Imagination Technologies will make it easy for chip designers to embed neural network accelerators in their chips in order to dramatically speed up artificial intelligence processing.
London-based Imagination is introducing a design that chip makers can use in their chips, starting sometime next year. The chip component, which can be embedded within a larger chip design, will be useful for neural network processing in applications such as mobile devices, surveillance equipment, automotive tech, and consumer electronics. Neural networks have made rapid advances in areas like pattern recognition, resulting in a huge explosion for artificial intelligence applications.
Chris Longstaff, senior director of product and technology marketing at PowerVR, said in an interview with VentureBeat that the PowerVR Neural Network Accelerator has 2X the performance and uses half the bandwidth of the nearest competitor. And he said it is 8X more powerful than rival chips known as “digital signal processors.”

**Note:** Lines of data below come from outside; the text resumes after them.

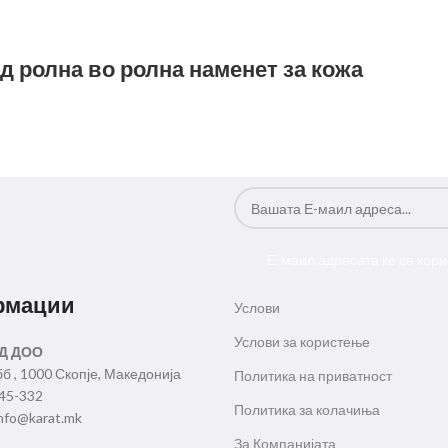
д ролна во ролна наменет за кожа
Е-маил адресата ќе се кори
рмации
Услови
Услови за користење
Д ДОО
бб , 1000 Скопје, Македонија
Политика на приватност
345-332
Политика за колачиња
nfo@karat.mk
За Компанијата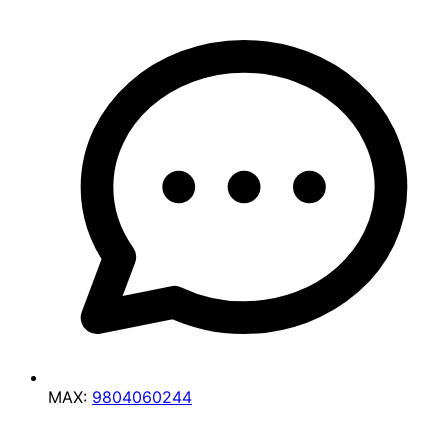
MAX:
9804060244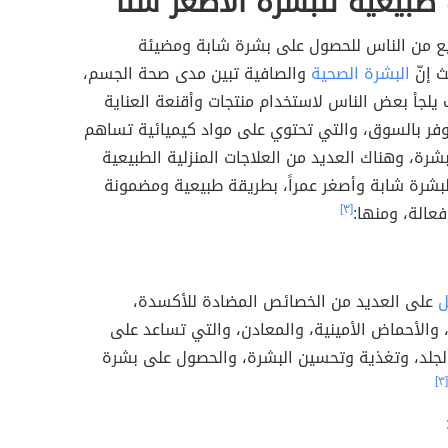
بيعية للبشرة الأصغر سناً
 من الناس للحصول على بشرة شابة ومضيئة
 إنّ
البشرة الصحية
والصافية تبين مدى صحة الجسم،
يلجأ بعض الناس لاستخدام منتجات وأقنعة العناية
وفر بالسوق، والتي تحتوي على مواد كيميائية تساهم
شرة، وهناك العديد من العلاجات المنزلية الطبيعية
لبشرة شابة وأصغر عمراً، بطريقة طبيعية ومضمونة
فعالة، ومنها:
[٣]
ل
على العديد من الخصائص المضادة للأكسدة،
، والأحماض الأمينية، والمعادن، والتي تساعد على
الجلد، وتغذية وتحسين البشرة، والحصول على بشرة
[٣]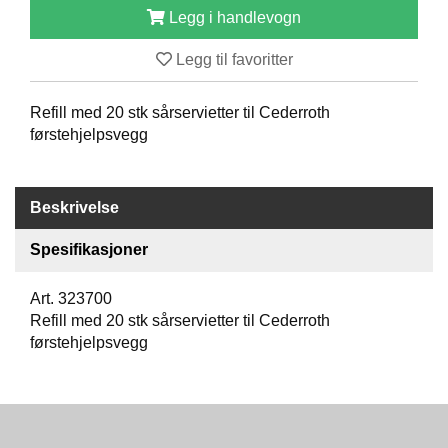
Legg i handlevogn
O
F
I
Legg til favoritter
L
E
Refill med 20 stk sårservietter til Cederroth
R
I
førstehjelpsvegg
N
G
Beskrivelse
O
M
Spesifikasjoner
O
S
S
Art. 323700
Refill med 20 stk sårservietter til Cederroth
førstehjelpsvegg
K
O
N
T
A
K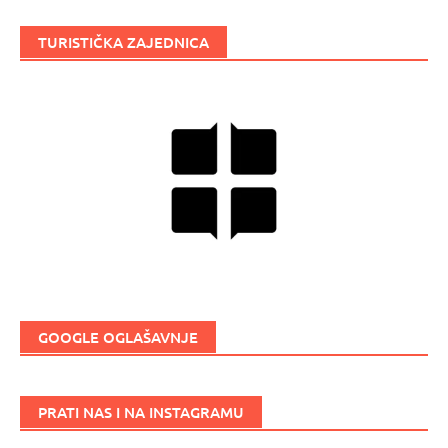
TURISTIČKA ZAJEDNICA
GOOGLE OGLAŠAVNJE
PRATI NAS I NA INSTAGRAMU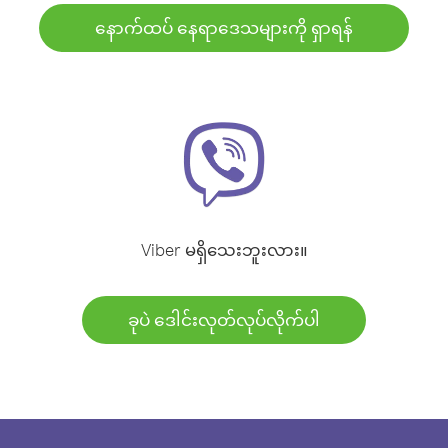
နောက်ထပ် နေရာဒေသများကို ရှာရန်
Viber မရှိသေးဘူးလား။
ခုပဲ ဒေါင်းလုတ်လုပ်လိုက်ပါ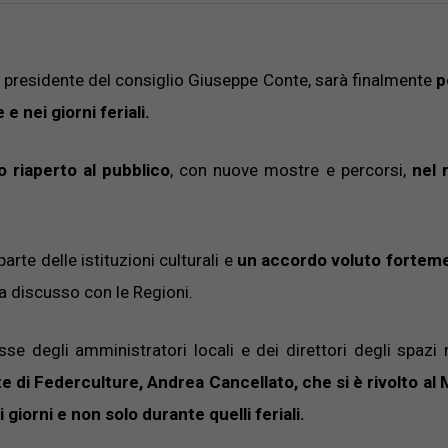
l presidente del consiglio Giuseppe Conte, sarà finalmente
p
e nei giorni feriali.
 riaperto al pubblico
, con nuove mostre e percorsi,
nel 
rte delle istituzioni culturali e
un accordo voluto forteme
a discusso con le Regioni.
esse degli amministratori locali e dei direttori degli spazi 
 di Federculture, Andrea Cancellato, che si è rivolto al 
 giorni e non solo durante quelli feriali.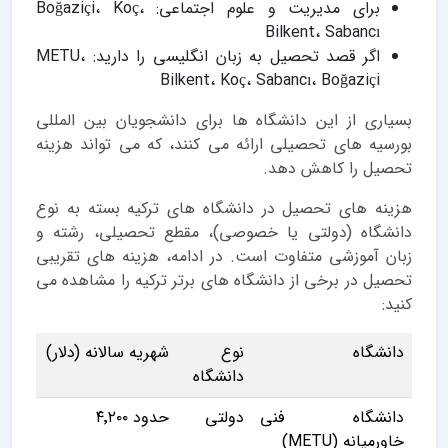
برای مدیریت و علوم اجتماعی: Boğaziçi، Koç،
Bilkent، Sabancı
اگر قصد تحصیل به زبان انگلیسی را دارید: METU،
Bilkent، Koç، Sabancı، Boğaziçi
بسیاری از این دانشگاه ها برای دانشجویان بین المللی
بورسیه های تحصیلی ارائه می کنند، که می تواند هزینه
تحصیل را کاهش دهد.
هزینه های تحصیل در دانشگاه های ترکیه بسته به نوع
دانشگاه (دولتی یا خصوصی)، مقطع تحصیلی، رشته و
زبان آموزشی متفاوت است. در ادامه، هزینه های تقریبی
تحصیل در برخی از دانشگاه های برتر ترکیه را مشاهده می
کنید:
دانشگاه
نوع
شهریه سالانه (دلار)
دانشگاه
دانشگاه فنی
دولتی
حدود ۴٬۲۰۰
خاورمیانه (METU)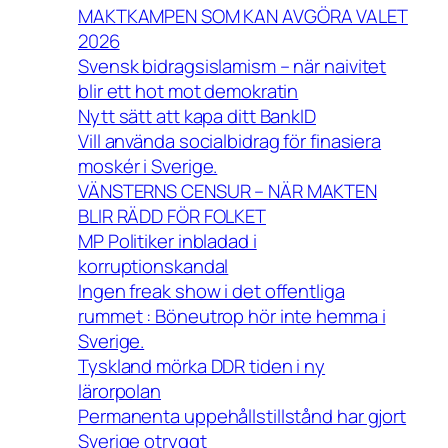
MAKTKAMPEN SOM KAN AVGÖRA VALET
2026
Svensk bidragsislamism – när naivitet
blir ett hot mot demokratin
Nytt sätt att kapa ditt BankID
Vill använda socialbidrag för finasiera
moskér i Sverige.
VÄNSTERNS CENSUR – NÄR MAKTEN
BLIR RÄDD FÖR FOLKET
MP Politiker inbladad i
korruptionskandal
Ingen freak show i det offentliga
rummet : Böneutrop hör inte hemma i
Sverige.
Tyskland mörka DDR tiden i ny
lärorpolan
Permanenta uppehållstillstånd har gjort
Sverige otryggt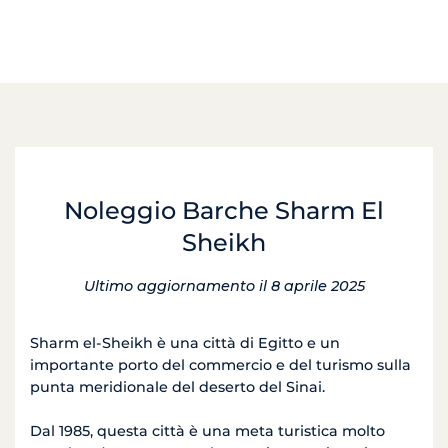
Noleggio Barche Sharm El
Sheikh
Ultimo aggiornamento il 8 aprile 2025
Sharm el-
Sheikh
è una città
di
Egitto e
un
importante porto
del commercio e
del turismo
sulla
punta meridionale
del deserto del
Sinai.
Dal 1985
,
questa città è
una meta turistica molto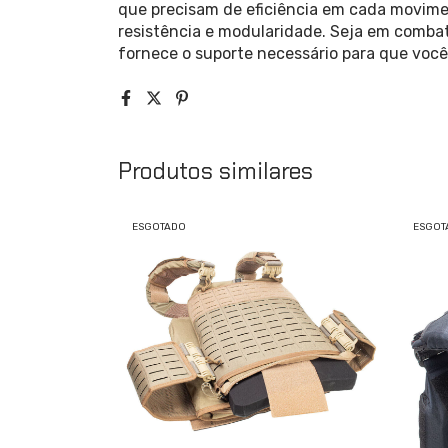
que precisam de eficiência em cada movime
resistência e modularidade. Seja em combat
fornece o suporte necessário para que você
Produtos similares
ESGOTADO
ESGOT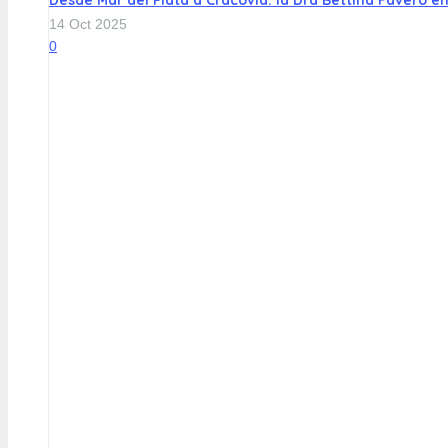
Desde Mar del Plata a Cracovia: la Dra Bettina Favero en
14 Oct 2025
0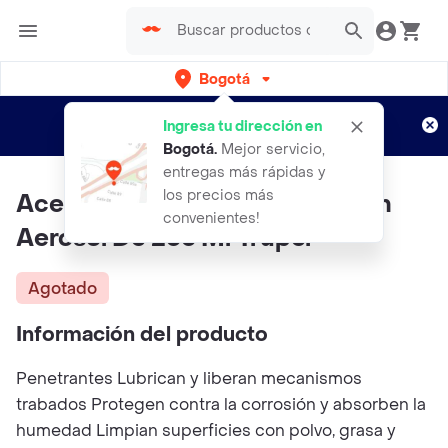
Bogotá
Regístrate
¿Nuevo en Rappi?
y disfruta de
Ingresa tu dirección en
envíos gratis por semanas
Aplican TyC
Bogotá
.
Mejor servicio,
entregas más rápidas y
los precios más
Aceite Lubricante Aflojatodo En
convenientes!
Aerosol De 235 Ml Truper
Agotado
Información del producto
Penetrantes Lubrican y liberan mecanismos
trabados Protegen contra la corrosión y absorben la
humedad Limpian superficies con polvo, grasa y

“AI processing will happen on the edge because of power, bandwidth, performance, reliability, security, and latency,” Longstaff said. “An autonomous car can’t rely on a 5G, 4G, or 3G signal to a data center. It’s just not going to work. We think neural network accelerators will become ubiquitous as a hardware block.”
The accelerator will support multiple operating systems, including Linux and Android. It can be used in system-on-chip designs (which mix together different components in a single chip) and deliver high performance and low power consumption.

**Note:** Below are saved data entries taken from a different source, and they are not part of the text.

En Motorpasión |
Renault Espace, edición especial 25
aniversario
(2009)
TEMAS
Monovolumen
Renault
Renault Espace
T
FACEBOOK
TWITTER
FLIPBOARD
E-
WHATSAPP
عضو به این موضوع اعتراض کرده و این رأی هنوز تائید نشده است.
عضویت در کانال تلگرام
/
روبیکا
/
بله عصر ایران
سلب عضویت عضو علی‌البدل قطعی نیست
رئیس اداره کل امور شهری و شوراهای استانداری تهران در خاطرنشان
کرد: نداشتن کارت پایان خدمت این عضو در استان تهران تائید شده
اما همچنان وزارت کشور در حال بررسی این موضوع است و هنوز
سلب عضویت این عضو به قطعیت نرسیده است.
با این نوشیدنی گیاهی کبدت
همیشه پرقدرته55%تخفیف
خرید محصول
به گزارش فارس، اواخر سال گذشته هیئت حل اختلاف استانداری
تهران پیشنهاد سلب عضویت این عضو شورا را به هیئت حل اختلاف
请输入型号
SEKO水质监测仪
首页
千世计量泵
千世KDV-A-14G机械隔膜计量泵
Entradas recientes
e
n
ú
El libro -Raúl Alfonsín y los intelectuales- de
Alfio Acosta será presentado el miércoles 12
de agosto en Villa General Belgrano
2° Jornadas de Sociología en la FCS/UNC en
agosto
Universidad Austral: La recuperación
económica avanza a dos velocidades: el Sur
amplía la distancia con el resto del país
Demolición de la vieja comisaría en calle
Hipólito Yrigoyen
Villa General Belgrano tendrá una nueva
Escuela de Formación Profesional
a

Neural network accelerators (NNAs) could be a new class of processors and are likely to be as significant as central processing units and graphics processing units, Longstaff said. Imagination offers both CPUs and GPUs, and now it will add NNAs, as well.
The tech could be used for things like photography enhancement and predictive text enhancement in mobile devices; feature detection and eye tracking in augmented reality and virtual reality headsets; pedestrian detection and driver alertness monitoring in automotive safety systems; facial recognition and crowd behavior analysis in smart surveillance; online fraud detection, content advice, and predictive UX; speech recognition and response in virtual assistants; and collision avoidance and subject tracking in drones.
If a drone flies at 150 miles per hour, for example, it needs enough processing intelligence to know when to avoid an obstacle. With NNA processing, it could avoid an object with less than a meter’s notice. And Longstaff said it might take an NNA two seconds to search through 1,000 photos for a pattern, while it could take a GPU up to 60 seconds.
In the Embedded Vision Developer Survey conducted by the Embedded Vision Alliance, 79 percent of respondents among chip makers said they were already using or were planning to use neural networks to perform computer vision functions in their products or services.
Jeff Bier, founder of the Embedded Vision Alliance, said in a statement, “Numerous system and application developers are adopting deep neural network algorithms to bring new perceptual capabilities to their products. In many cases, a key challenge is providing sufficient processing performance for these demanding algorithms while meeting strict product cost and power consumption constraints. Specialized processors like the PowerVR 2NX NNA, designed specifically for neural network algorithms, will enable deployment of these powerful algorithms in many new applications.”
In other news, Imagination has also introduced two new PowerVR GPUs: the cost-sensitive PowerVR Series9XE and 9XM GPUs. Apple used Imagination’s graphics technology in its smartphones in the past, but it has stopped doing so and is now creating its own graphics components.